On April 8, 2025, Adelman was named interim head coach of the Nuggets after Malone was fired with only three games remaining. With Adelman, Denver finished the regular season by winning each of their final three games to secure the fourth seed in the Western Conference heading into the 2025 NBA playoffs. In the first round, the Nuggets defeated the Los Angeles Clippers in seven games before losing to the top-seeded eventual NBA champion Oklahoma City Thunder in a seven-game conference semifinals series.

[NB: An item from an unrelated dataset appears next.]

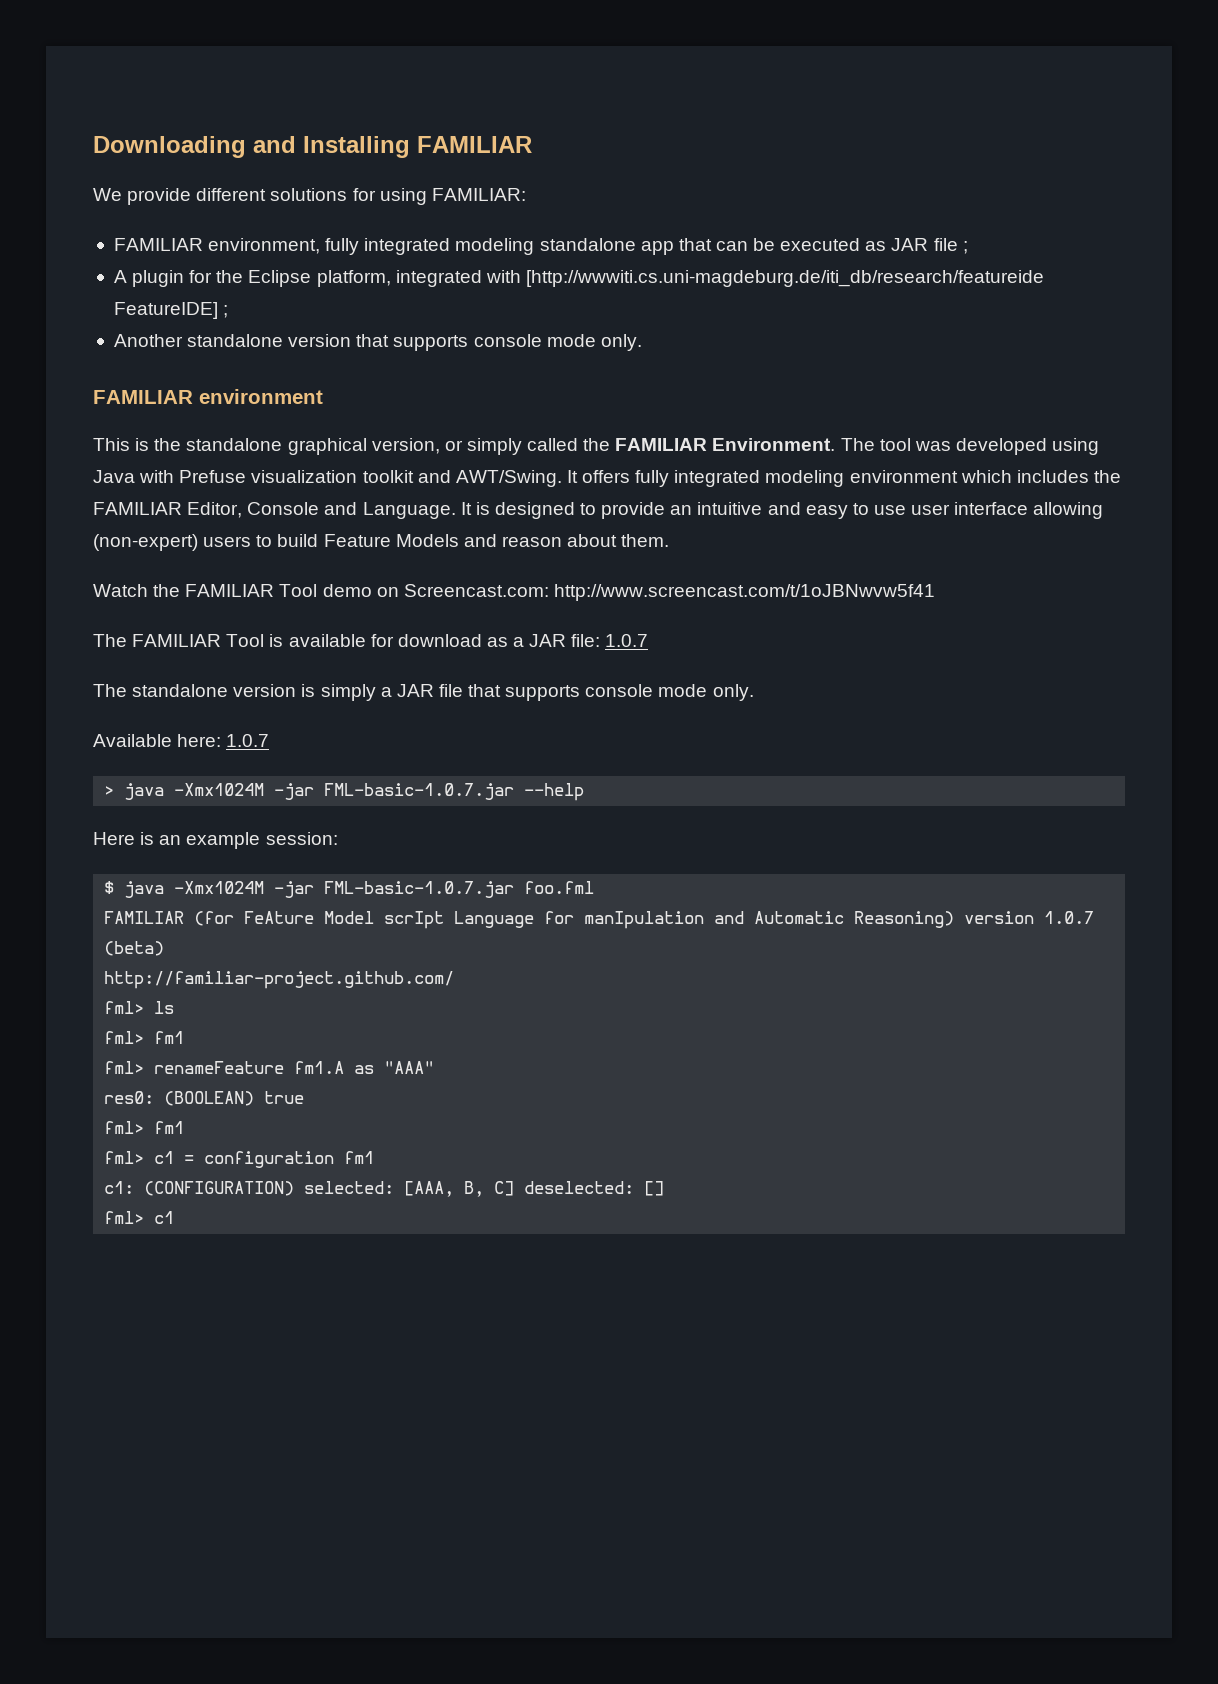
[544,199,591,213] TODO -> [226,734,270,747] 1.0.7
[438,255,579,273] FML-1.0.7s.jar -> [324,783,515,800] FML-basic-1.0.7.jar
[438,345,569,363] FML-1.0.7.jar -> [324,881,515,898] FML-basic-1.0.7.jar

On May 22, Adelman was named the full-time head coach of the Nuggets after team executives were impressed with Adelman's coaching performance and leadership as interim head coach in the 2025 playoffs.

==Personal life==
Adelman is one of six children. Three of his siblings also went into coaching basketball. Adelman's sister Kathy Adelman Naro is a highly regarded girls’ high school coach in Oregon. Adelman's brother Pat Adelman led the boys at Lincoln High School to the class 6A semifinals in 2018. Adelman's brother R.J. Adelman worked a range of jobs including assistant coach, scout, and video coordinator in Seattle, Sacramento, Houston, and Minnesota before being fatally struck by a car in 2018. Adelman's sisters Laura and Caitlin reside in Oregon. Adelman's brother in-law John Naro currently coaches the Beaverton High School (Oregon) girls basketball team. Adelman's cousin Dan Burke is a longtime NBA assistant coach.

==Head coaching record==

| Team | Year | G | W | L | W–L% | Finish | PG | PW | PL | PW–L% | Result |
|---|---|---|---|---|---|---|---|---|---|---|---|
| Denver | 2024–25 | 3 | 3 | 0 | 1.000 | 2nd in Northwest | 14 | 7 | 7 | .500 | Lost in conference semifinals |
| Denver | 2025–26 | 82 | 54 | 28 | .659 | 2nd in Northwest | 6 | 2 | 4 | .333 | Lost in first round |
| Career |  | 85 | 57 | 28 | .671 |  | 20 | 9 | 11 | .450 |  |

==Highlights and awards==
- Won a state championship as a player at Jesuit High School in 1999.
- Led Jesuit High School to a state title in 2005.
- 83–53 (.610) record with Lincoln High School. Led the Cardinals to three city championships (2006–'07, 2009–'10, 2010–'11). Additionally, reached the 6A Championship game in 2009.
- Named PIL Coach of the Year three times.
- Assistant coach in the 2019 NBA All-Star Game.
- Traveled to the 2020 NBA Bubble in Orlando, Florida where the Denver Nuggets became the first team in NBA history to overcome two subsequent 3–1 deficits in the postseason. The Nuggets lost in Game 5 to the Los Angeles Lakers who went on to win the 2020 Championship.
- Assistant coach in the 2023 NBA Finals.